The FDA Are Banning The Use Of Powdered Medical Gloves.On December 19, 2016, the Food and Drug Administration (FDA) published the final rule banning the use of powdered gloves in health care because exposure to the gloves poses “unreasonable and substantial risk of illness or injury.” The rule goes into effect on January 19, 2017, thirty days after publication in the Federal Register.
The FDA explains the gloves pose risks to both patients and health care providers. The patient is at risk when internal organs and tissue are exposed to the powder. Patients and health professionals can suffer severe airway inflammation and hypersensitivity reactions. Powder particles may trigger an immune response, causing tissue to form around the particles (granulomas) or scar tissue formation (adhesions), which can lead to surgical complications.
The agency proposed the ban in March 2016. Efforts were already underway to phase out the use powdered surgeons’ gloves, powdered exam gloves, and absorbable powder for lubricating surgeons’ gloves. Professional societies had advocated a ban, and many large health systems have already restricted or completely ended the use of these products. Dr. Jeffrey Shuren, director of the FDA’s Center for Devices and Radiological Health, said the ban “is about protecting patients and health care professionals from a danger they might not even be aware of.”
Dangers of Powdered Gloves
Powder is sometimes added to gloves to make it easier to put them on and take them off. But aerosolized glove powder on natural rubber latex gloves can carry proteins that may cause respiratory allergic reactions. Powdered gloves are associated with airway inflammation, wound inflammation, and post-surgical adhesions—bands of fibrous scar tissue that form between internal organs and tissues. The FDA said medical gloves “play a significant role in protecting patients,” but health care providers, and other individuals in close proximity to powdered gloves are at risk.
The attorneys at Parker Waichman LLP note that talcum powder has also been associated with ovarian cancer in women who use talcum powder for feminine hygiene.
Powder used in all types of gloves has been associated with serious adverse events, including severe airway inflammation, hypersensitivity reactions, allergic reactions (including asthma), lung inflammation and damage, granulomas, and peritoneal adhesions. Respiratory allergic reactions can also result from proteins in aerosolized glove powder, the FDA notes.
The FDA determined that the ban would not cause a glove shortage. The ban is not likely to impact medical practice because there are non-powdered protective gloves available that provide protection, dexterity, and performance without any of the risks associated with powdered gloves. A transition to alternative gloves “should not result in any detriment to public health,” according to the FDA.

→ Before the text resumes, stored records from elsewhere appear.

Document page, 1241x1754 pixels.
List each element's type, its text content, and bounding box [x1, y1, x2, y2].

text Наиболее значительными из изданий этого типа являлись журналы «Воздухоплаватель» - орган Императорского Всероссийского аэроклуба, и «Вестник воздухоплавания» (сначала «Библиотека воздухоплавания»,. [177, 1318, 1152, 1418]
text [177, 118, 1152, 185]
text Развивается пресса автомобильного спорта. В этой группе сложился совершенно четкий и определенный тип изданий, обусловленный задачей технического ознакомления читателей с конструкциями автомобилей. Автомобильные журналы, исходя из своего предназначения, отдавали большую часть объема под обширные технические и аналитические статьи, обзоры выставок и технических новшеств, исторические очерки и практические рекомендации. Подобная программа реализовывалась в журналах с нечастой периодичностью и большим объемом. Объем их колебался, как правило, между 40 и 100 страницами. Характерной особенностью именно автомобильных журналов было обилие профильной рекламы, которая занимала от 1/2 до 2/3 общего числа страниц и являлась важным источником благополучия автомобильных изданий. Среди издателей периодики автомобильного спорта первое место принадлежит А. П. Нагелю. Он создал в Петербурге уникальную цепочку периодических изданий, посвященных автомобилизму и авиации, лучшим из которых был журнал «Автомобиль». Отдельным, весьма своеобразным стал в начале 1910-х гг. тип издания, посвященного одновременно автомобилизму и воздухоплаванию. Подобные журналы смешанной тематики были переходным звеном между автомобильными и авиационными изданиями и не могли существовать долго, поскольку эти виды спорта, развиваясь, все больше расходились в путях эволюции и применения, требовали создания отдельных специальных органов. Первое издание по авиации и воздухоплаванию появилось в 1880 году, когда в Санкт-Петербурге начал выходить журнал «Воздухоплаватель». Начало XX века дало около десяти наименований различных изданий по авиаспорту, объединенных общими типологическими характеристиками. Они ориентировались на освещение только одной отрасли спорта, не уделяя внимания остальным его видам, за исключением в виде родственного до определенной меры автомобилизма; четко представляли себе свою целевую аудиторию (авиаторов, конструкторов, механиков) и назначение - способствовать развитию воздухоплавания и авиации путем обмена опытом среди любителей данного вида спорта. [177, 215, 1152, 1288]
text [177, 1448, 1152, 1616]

Rarely Used FDA Authority to Ban Devices
Under the Federal Food, Drug and Cosmetic Act, the FDA has the authority to ban a medical device intended for human use if the agency finds substantial deception about the benefits of the device or the device poses an unreasonable and substantial risk of illness or injury, which cannot be corrected by a change in the labeling.
The FDA rarely acts on this authority and in most instances, the manufacturer initiates a device recall. The glove ban is only the second time the FDA has banned a device. The first ban was for prosthetic hair fibers. The FDA found the fibers did not stimulate hair growth or conceal baldness, but their implantation could actually cause serious infections, illness, and injuries. The FDA believed the labeling and advertising materials “misrepresented the device as safe, effective, and causing little or no discomfort, among other misleading claims.”
The agency has proposed a third ban, this one on the use of electrical stimulation devices to treat self-injurious or aggressive behavior. These devices administer electrical shocks through electrodes attached to the individual’s skin to attempt to condition them to stop engaging in self-injurious or aggressive behaviors. Many people exposed to these devices have who have these devices have intellectual or developmental disabilities that make it difficult for them to communicate pain or consent. The devices are associated with are a psychological and physical risks including depression, anxiety, worsening of self-injurious behavior, pain, burns, and tissue damage. These risks cannot be eliminated through new or updated labeling, and the FDA believes a ban in necessary to protect public health.
In determining whether to ban a device, the FDA weighs the risks and benefits of the device and compares those to other devices and treatments currently in use. The agency also considers whether a change in labeling mitigates the risk. The FDA evaluates the medical literature and can also convene a panel of outside experts, discuss concerns with professional societies, and review input from health care professionals and patients. The FDA does not need actual proof of illness or injury to ban a device but only needs to find that a device presents the required degree of risk based on all available data and information.
If the FDA decides to initiate a ban on a device, a notice of proposed rulemaking must be published in the Federal Register and there must be a comment period of at least 30 days then when the interested parties can comment on the proposed ban. In some cases, the FDA can put a ban in place as soon as it is published in the Federal Register. This procedure may be used when the FDA believes exposure to the device will endanger the health of individuals. Even when a ban takes effect immediately on publication in the Federal Register, a public comment period must be provided. Interested persons may request an informal hearing to discuss the ban.